CARTA ABERTA AO DR. DURÃO BARROSO
Caro Dr. Durão Barroso
Antes de mais as minhas desculpas por o tratar pelo nome que usava por cá. Sei que, para a estranja, o senhor passou a José Manuel Barroso, deixou o Dr. e passou a Herr, Mister, Señor, Signore ou Monsieur, para só falar das línguas que nos são mais próximas.
Dando de barato o ordenado, o lugar dourado a que se alcandorou - não duvido que, entre outras razões, por mérito próprio e bons amigos - há muito deixou de ser aquele refrigério, aquele assento etéreo, aquela suave e poderosa vilegiatura de que o acusam por cá.
Pelo contrário. O pessoal lá das europas não soube apreciar, nos bons tempos, o seu perfil discreto, e acusou-o de falta de drive, quer dizer, de força e de ímpeto. Além disso, há aquela esquerda, de cá e de lá, que não se cansa de o acusar disto e daquilo, da cimeira dos Açores, dos voos da CIA, do diabo a quatro, coisas em que se distingue o senhor Cohen Bendit e a camarada Ana Gomes.

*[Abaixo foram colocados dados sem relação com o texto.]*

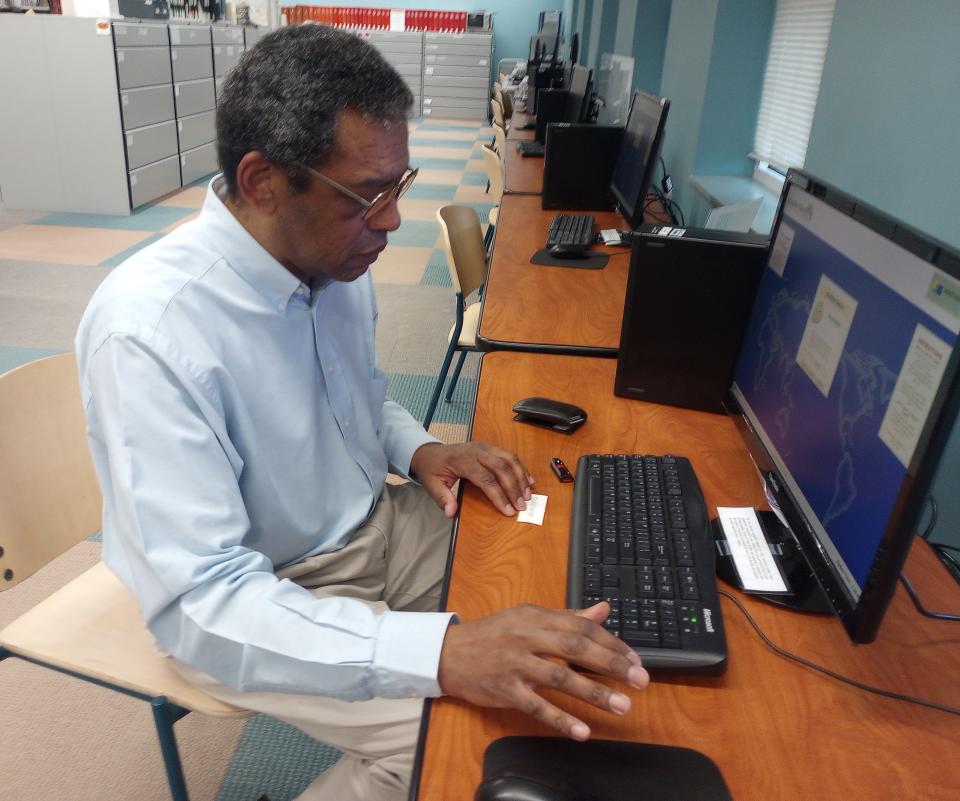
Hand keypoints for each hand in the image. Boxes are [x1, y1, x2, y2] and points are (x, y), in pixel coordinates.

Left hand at [410, 441, 534, 517]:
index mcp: (462, 460)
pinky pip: (509, 455)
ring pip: (509, 459)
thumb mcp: (431, 485)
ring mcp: (485, 447)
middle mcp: (477, 451)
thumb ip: (442, 498)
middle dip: (514, 488)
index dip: (498, 496)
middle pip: (501, 467)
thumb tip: (451, 513)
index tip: (508, 511)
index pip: (485, 479)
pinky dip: (521, 468)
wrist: (431, 453)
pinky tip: (529, 480)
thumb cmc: (433, 470)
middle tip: (522, 505)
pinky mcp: (490, 448)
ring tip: (528, 495)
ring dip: (521, 476)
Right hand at [437, 602, 648, 740]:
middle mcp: (527, 637)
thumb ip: (567, 616)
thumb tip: (602, 610)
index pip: (581, 627)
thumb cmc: (494, 634)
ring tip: (622, 706)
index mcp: (536, 617)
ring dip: (594, 693)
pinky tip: (582, 731)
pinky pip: (537, 706)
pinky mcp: (506, 690)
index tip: (634, 658)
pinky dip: (561, 719)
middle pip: (575, 648)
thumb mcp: (528, 617)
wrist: (450, 652)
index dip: (611, 642)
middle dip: (611, 664)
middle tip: (639, 679)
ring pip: (560, 678)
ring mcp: (516, 664)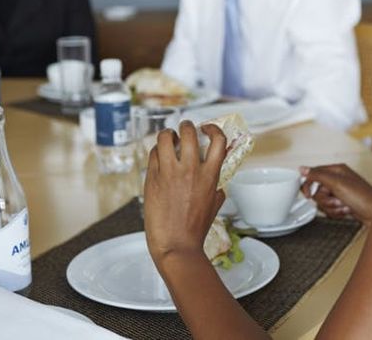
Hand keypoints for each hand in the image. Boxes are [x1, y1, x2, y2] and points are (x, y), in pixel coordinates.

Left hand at [144, 121, 226, 265]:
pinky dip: (156, 151)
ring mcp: (170, 172)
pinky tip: (158, 156)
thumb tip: (218, 185)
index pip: (218, 140)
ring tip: (168, 137)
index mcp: (210, 175)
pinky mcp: (153, 178)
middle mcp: (191, 169)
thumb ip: (217, 190)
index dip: (213, 129)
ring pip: (165, 137)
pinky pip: (153, 154)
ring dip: (168, 134)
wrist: (176, 245)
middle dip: (187, 126)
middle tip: (185, 129)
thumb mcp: (214, 206)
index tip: (208, 129)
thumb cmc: (195, 229)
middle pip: (189, 132)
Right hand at [300, 164, 371, 223]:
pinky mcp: (342, 204)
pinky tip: (346, 211)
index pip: (314, 174)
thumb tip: (303, 169)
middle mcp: (338, 180)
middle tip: (336, 199)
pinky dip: (337, 212)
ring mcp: (340, 193)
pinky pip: (330, 209)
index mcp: (336, 170)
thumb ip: (318, 175)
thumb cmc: (363, 197)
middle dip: (326, 200)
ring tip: (344, 205)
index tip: (308, 195)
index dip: (309, 185)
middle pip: (317, 191)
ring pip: (323, 202)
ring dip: (332, 207)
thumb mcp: (337, 183)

Depois da reunião do “porreiro pá” puseram-lhe às costas uma senhora britânica de cuja obra e influência diplomática não há notícias, e um simpático (presumo) cidadão belga que nada nem ninguém, fora das reais fronteiras do Rei dos Belgas, sabia quem fosse e, mesmo lá dentro, sabe Deus.
Para cúmulo dos azares, surgiu a chamada crise. Os EUA meteram os pés pelas mãos, a Europa a cuja Comissão o senhor preside, guiada homens do gabarito de um Constâncio, é o que se sabe: uns países já falidos, outros a caminho, um par de namorados que são mais que os outros, e uma data de repúblicas, a Leste, ansiosas de pertencer à grande Alemanha, ainda por cima ajudadas por uma economia que vai andando, enquanto, mais a Oeste e mais a Sul, parece moribunda.
A senhora Ângela Merkel e o seu parceiro, senhor Nicolau Sakozy, tomaram conta dos acontecimentos e fazem o que está ao seu alcance para acabar com os demais quanto antes, a fim de se safar nas próximas eleições.
O senhor deixou de existir. Pior: quando resolve pôr a cabeça de fora com alguma proposta mais ou menos tímida, é objecto do mais radical desprezo por parte do parzinho.
Tudo razões para que o IRRITADO faça um apelo ao que lhe resta de forças e de capacidade política. Dê um murro na mesa! Não deixe que o senhor Delors, por exemplo, se adiante a dizer como é. Apareça no Conselho, no Parlamento Europeu, onde quiser, e diga que, com as receitas do “eixo” galo-tudesco não nos governamos. O que deve exigir? Deixo ao seu critério. Euro-bonds já? Federação já? Orçamento comum já? Revigorar o Euro? Desvalorizar o Euro? Acabar com o Euro? Restaurar a solidariedade (?) europeia? O que quiser.
O IRRITADO não é competente para fazer sugestões, mas tem a certeza que o senhor tem a cabeça cheia de ideias. Seja político com P grande. Deite-as cá para fora. Ponha a cabeça no cepo se for preciso. Não esteja agarrado ao lugar. Dê, ao futuro, a imagem de quem não pactuou com o fim do processo de decisão europeia em favor da informal ditadura dos dois parceiros. Use o Tratado de Lisboa, raio! Borrife nos prazos, no “presidente”, nos manda-chuvas! Se lhe cortarem a cabeça, cortaram.
Ao menos, não ficará na história como o cangalheiro adjunto do funeral da Europa.